Okta’s stock went up $5.35, or 7.03%, in premarket trading Thursday to $81.50 per share, the highest it has traded since Aug. 31.

That was the day Okta revealed its $6.5 billion acquisition of Auth0 had caused confusion for the company’s combined sales force because they didn’t know which customer identity and access management tool to sell in which scenario, fueling staff turnover.

Okta’s net loss increased to $662.1 million, or $4.21 per share, in the first nine months of its fiscal 2023 year, 9% higher than the $607.2 million, or $4.17 per share, net loss recorded in the first nine months of fiscal 2022. During the same time period, Okta’s sales increased 46.9% to $1.35 billion, up from $917.2 million the previous year.

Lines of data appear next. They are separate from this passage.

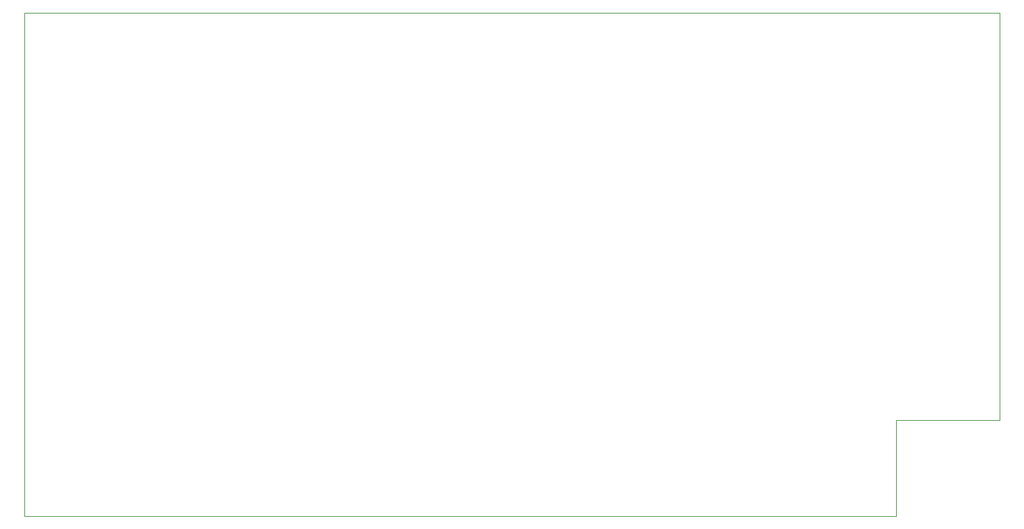
<source format=gbr>
%TF.GenerationSoftware,KiCad,Pcbnew,(5.1.6)-1*%
%TF.CreationDate,2021-06-14T09:51:15+02:00*%
%TF.ProjectId,ST25.004,53543235-2e30-4303-942e-6b696361645f,rev?*%
%TF.SameCoordinates,Original*%
%TF.FileFunction,Profile,NP*%
%FSLAX46Y46*%
G04 Gerber Fmt 4.6, Leading zero omitted, Abs format (unit mm)*
G04 Created by KiCad (PCBNEW (5.1.6)-1) date 2021-06-14 09:51:15*
%MOMM*%
%LPD*%
G01*
G04 APERTURE LIST*
%TA.AperFunction,Profile*%
%ADD10C,0.050000*%
%TD*%
G04 APERTURE END LIST*
D10*
X86000000Y-74000000D02*
X86000000Y-137000000D01*
X195000000Y-125000000D02*
X195000000Y-137000000D01*
X208000000Y-125000000D02*
X195000000Y-125000000D01*
X208000000Y-74000000D02*
X208000000Y-125000000D01*
X195000000Y-137000000D02*
X86000000Y-137000000D01*
X86000000Y-74000000D02*
X208000000Y-74000000D01*
M02*

</source>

Only OneTrust and Sophos have cut more workers than Okta among the more than 40 pure-play cybersecurity vendors that have disclosed layoffs since the start of the economic downturn in May 2022, according to Layoffs. FYI. Atlanta-based privacy firm OneTrust laid off 25% of its workforce, or 950 employees, in June, while Oxford, U.K.-based platform security vendor Sophos laid off 10% of its workforce, or 450 employees, in January.

Okta employees in the United States will receive at least 13 weeks of additional pay, healthcare benefits until June 30, and the ability to vest stock until March 15. They will also be eligible for an annual bonus or sales incentive in the fiscal year that ends on January 31, 2023.

A number of high-profile Okta executives have left the company. According to The Information, Okta’s Chief Revenue Officer Steve Rowland and President of Worldwide Field Operations Susan St. Ledger left the company in January after less than two years. Diya Jolly left the company in October after four years as chief product officer, and Chief Operating Officer Frederic Kerrest is taking a year off.

Since the beginning of 2022, the company has been dealing with its own cybersecurity issues, as two Okta customers’ tenants were accessed and applications such as Slack and Jira were viewed by Lapsus$ during a January 2022 cyberattack. Okta’s private GitHub repositories were then accessed in December, resulting in the theft of source code from its Workforce Identity Cloud code repository.